START Text excerpt
# Before and After photo are different.



## brian09223 (Sep 16, 2015)

I have done something to my Lightroom that has changed the "before" and "after" preview in the Develop Module. Instead of the "after" picture being the one that was developed from the "before" picture, it is the the next picture in sequence. I don't know how to change it back . What have I done?


----------



## Jim Wilde (Sep 16, 2015)

Sounds most odd. Can you show us a screenshot of the problem?


----------



## brian09223 (Sep 16, 2015)

When I get home I will.


----------



## brian09223 (Sep 18, 2015)

The first photo was edited. When I press "C" for compare this is what happens.


----------



## Ian.B (Sep 18, 2015)

I have worked it out now!
"C" is for comparing two different photos Library and cannot be used in Develop

You can use "\" for a full size view

 or this


----------



## Ian.B (Sep 18, 2015)

https://www.video2brain.com/en/lessons/seeing-a-before-and-after-view


----------



## Denis de Gannes (Sep 18, 2015)

brian09223 said:


> The first photo was edited. When I press "C" for compare this is what happens.



Brian you are in the Library module "Compare" is for making a comparison of two different images. Before and After comparison is something different.
END Text excerpt
START Data supplied
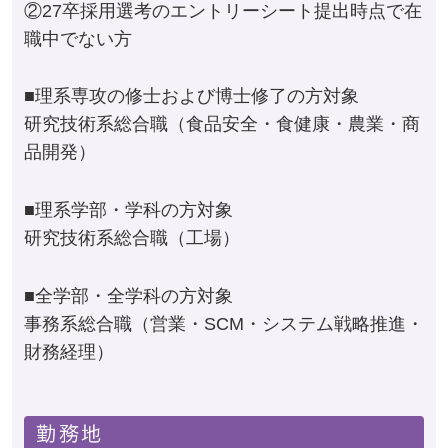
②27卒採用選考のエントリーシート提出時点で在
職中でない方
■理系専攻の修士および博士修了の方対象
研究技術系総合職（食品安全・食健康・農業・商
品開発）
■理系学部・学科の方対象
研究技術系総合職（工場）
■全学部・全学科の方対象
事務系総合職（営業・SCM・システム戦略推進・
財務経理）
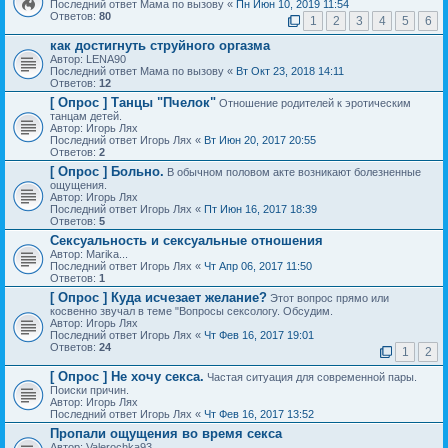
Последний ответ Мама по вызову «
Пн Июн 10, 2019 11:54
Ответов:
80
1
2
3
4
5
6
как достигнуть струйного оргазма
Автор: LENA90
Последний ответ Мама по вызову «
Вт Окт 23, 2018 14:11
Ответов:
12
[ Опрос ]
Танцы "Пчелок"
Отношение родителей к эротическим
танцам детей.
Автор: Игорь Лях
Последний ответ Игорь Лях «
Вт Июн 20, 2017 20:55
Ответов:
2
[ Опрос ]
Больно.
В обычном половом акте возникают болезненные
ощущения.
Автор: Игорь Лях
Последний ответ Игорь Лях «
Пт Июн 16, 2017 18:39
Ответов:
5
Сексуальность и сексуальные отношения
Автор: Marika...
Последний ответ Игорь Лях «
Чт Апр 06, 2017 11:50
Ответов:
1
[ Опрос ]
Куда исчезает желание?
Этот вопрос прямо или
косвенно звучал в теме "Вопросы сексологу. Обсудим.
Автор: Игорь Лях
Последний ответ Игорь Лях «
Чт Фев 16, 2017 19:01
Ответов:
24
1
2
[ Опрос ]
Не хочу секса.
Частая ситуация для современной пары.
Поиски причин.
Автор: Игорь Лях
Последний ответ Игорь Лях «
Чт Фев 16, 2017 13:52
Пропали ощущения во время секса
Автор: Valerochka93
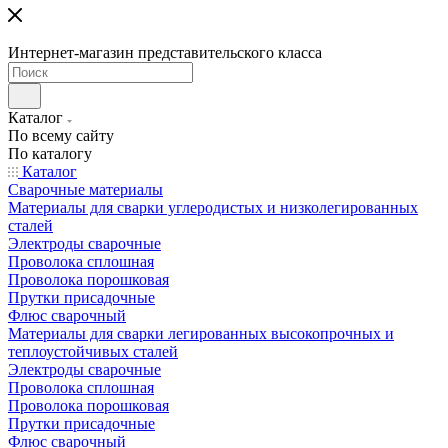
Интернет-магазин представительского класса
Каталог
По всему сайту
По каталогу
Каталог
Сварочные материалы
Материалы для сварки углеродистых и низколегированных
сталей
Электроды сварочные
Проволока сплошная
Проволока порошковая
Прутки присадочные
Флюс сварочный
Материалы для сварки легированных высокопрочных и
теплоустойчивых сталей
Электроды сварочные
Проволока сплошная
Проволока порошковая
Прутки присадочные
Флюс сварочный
END Data supplied
START Data supplied
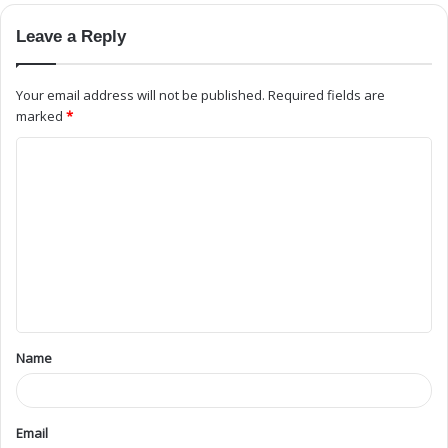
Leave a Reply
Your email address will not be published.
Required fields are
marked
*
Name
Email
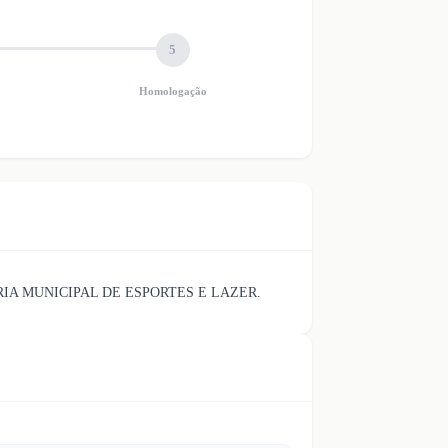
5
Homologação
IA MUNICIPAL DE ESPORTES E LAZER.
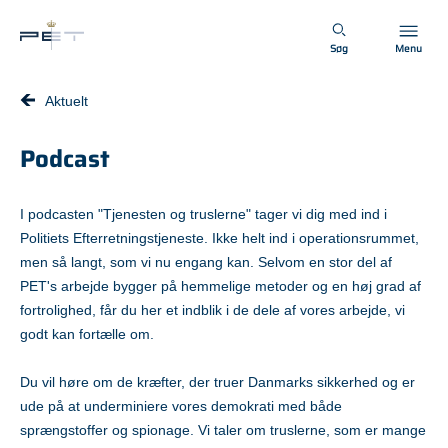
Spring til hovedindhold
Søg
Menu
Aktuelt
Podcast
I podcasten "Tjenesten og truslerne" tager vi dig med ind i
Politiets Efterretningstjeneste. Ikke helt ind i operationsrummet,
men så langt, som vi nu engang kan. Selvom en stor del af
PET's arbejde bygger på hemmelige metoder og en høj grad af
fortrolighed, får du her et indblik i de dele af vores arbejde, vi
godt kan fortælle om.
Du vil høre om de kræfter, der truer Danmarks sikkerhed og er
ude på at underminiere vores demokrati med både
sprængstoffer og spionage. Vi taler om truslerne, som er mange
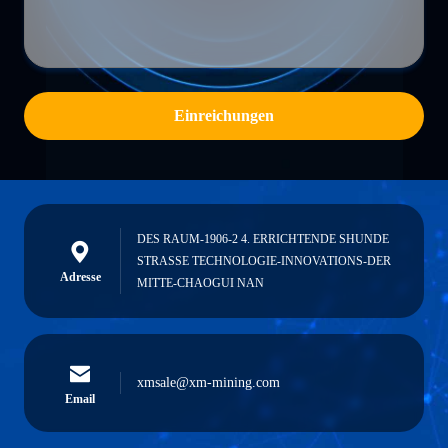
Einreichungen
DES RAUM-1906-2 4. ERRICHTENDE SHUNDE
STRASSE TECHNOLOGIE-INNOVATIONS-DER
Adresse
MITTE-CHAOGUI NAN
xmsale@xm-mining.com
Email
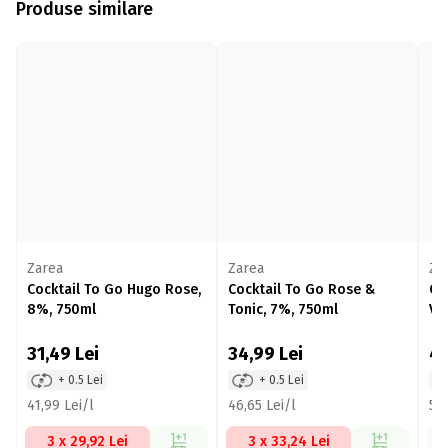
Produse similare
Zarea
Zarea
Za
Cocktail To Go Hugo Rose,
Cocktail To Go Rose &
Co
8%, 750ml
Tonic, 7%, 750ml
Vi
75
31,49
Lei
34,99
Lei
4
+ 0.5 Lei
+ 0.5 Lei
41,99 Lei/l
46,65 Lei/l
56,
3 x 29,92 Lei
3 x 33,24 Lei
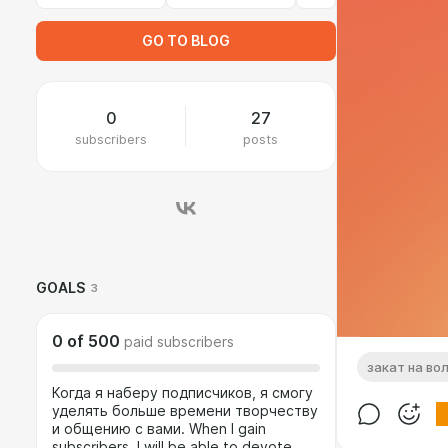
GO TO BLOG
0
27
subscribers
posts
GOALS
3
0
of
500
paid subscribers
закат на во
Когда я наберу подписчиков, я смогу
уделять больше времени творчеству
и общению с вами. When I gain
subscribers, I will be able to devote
END Data supplied
**Task instructions**
A - From the listing, copy out the part that opens with the line containing "Spring til hovedindhold" and closes with the line containing "godt kan fortælle om.", keeping both of those lines.
B - Pick up the Lightroom thread after its last post and keep it going.
The listing has no connection to the Lightroom thread.

**Activity answers**
A -
Spring til hovedindhold
Søg
Menu
Aktuelt
Podcast
I podcasten "Tjenesten og truslerne" tager vi dig med ind i
Politiets Efterretningstjeneste. Ikke helt ind i operationsrummet,
men så langt, som vi nu engang kan. Selvom en stor del af
PET's arbejde bygger på hemmelige metoder og en høj grad af
fortrolighed, får du her et indblik i de dele af vores arbejde, vi
godt kan fortælle om.

B -
Try using Y instead of C in the Develop Module to see Before / After.


----------



## brian09223 (Sep 21, 2015)

I figured it out after all the info I got from this forum. I wasn't paying attention when I pressed the "C" for compare and was sent to the Library module. The other problem was the tool bar beneath the picture with the two Y's for compare was not turned on.  I will try and be more aware from now on(but I doubt it).
Thanks for  the help

Brian


----------



## Ian.B (Sep 22, 2015)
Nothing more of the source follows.